What do you enjoy about your job?

I enjoy working in a patient-facing role and being able to see the progression of a patient's journey from admission, to when they are well enough to go home. We have a diverse group of patients and healthcare professionals that we work with - this allows me work closely with a varied team that I am able to learn a great deal from.

What are the challenges?  

The nature of working in mental health requires you to be able to work with a challenging patient demographic. Patients don't always believe that they are unwell or understand the information being provided. This requires me to adapt to each situation in order to explain things to patients in a way that they feel most comfortable, which is not always simple.

Working closely with a large MDT means you are bound to come across doctors or consultants who prescribe something you do not agree with. When dealing with strong characters it's difficult to challenge their decisions. I have found it's important to remain calm and be assertive when explaining the issues you have identified.

As a pharmacist there is a lot of scope to develop your role and work in novel ways. However, working in a small pharmacy team means that time can be stretched while ensuring the core services are provided. To allow me to expand my role the team must communicate extremely well, I must manage my time effectively and I have to be able to prioritise my work accordingly.

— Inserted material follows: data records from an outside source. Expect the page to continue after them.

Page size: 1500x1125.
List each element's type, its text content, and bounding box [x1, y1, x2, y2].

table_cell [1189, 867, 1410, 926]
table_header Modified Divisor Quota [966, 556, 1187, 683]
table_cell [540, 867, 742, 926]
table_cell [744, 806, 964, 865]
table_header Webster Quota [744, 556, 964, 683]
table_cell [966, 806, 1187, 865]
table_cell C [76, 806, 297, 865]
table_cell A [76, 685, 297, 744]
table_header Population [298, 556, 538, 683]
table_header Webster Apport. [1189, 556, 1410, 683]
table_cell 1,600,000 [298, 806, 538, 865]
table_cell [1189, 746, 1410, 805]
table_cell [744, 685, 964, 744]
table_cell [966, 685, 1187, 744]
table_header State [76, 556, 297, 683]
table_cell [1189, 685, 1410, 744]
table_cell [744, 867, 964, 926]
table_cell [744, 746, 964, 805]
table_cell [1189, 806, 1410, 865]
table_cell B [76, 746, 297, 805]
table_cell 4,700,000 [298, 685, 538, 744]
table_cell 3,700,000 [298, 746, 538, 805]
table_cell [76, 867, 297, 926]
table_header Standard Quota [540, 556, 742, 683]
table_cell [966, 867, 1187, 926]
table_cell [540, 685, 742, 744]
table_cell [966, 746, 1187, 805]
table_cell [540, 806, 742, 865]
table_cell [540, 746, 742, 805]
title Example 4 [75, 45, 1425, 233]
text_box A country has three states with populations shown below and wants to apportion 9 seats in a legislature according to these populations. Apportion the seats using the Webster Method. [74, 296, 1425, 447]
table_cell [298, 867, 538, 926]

In what way is your degree relevant?

To practice as a qualified pharmacist in the UK you must have a Masters degree in pharmacy. Although I have specialised quite early on in my career, I still have a vast amount of exposure to physical health issues, especially in the elderly where there are a number of co-morbidities to consider.

My knowledge of medicines from my undergraduate degree allows me to identify issues with treatment regimes, monitor patients, answer queries effectively and provide useful and relevant information tailored to each individual patient.   

What are your career ambitions?

My aim in this role is to work closely with the patients, doctors and consultants to ensure patients are receiving optimised treatments for both their physical and mental health. I would like to tackle polypharmacy and optimise medicine regimes where appropriate. I would like to work more closely with the community mental health team and attend their ward rounds where I would be able to give advice on our community outpatients and optimise their treatments and hopefully be able to prevent future hospital admissions.

I aim to become an independent prescriber and hopefully run my own clinic based in the CMHT, reviewing patient treatments and optimising their medication. I also have an avid interest in education and training and hope to become a pre-registration tutor and lead on education and training in the future.

What are your top tips for getting into hospital pharmacy?

  • Get as much exposure as you can to hospital pharmacy. Try to get summer placements or university placements in a variety of specialities so you can find what you enjoy. If you are unable to get a summer placement, call hospitals and ask if you are able to shadow the staff for a day.
  • Show your interest. If you find a speciality you like make links with the pharmacists at the Trusts you have spent time with, let them know you would like to come back or to keep you in mind if they are hiring.
  • Ask questions. There are so many options of what you can do with your career you may find it difficult to decide. To help with this, once you have work experience be sure to ask lots of questions. As well as finding out about the roles and responsibilities of a ward pharmacist, it's important to learn about the processes and procedures of the Trust.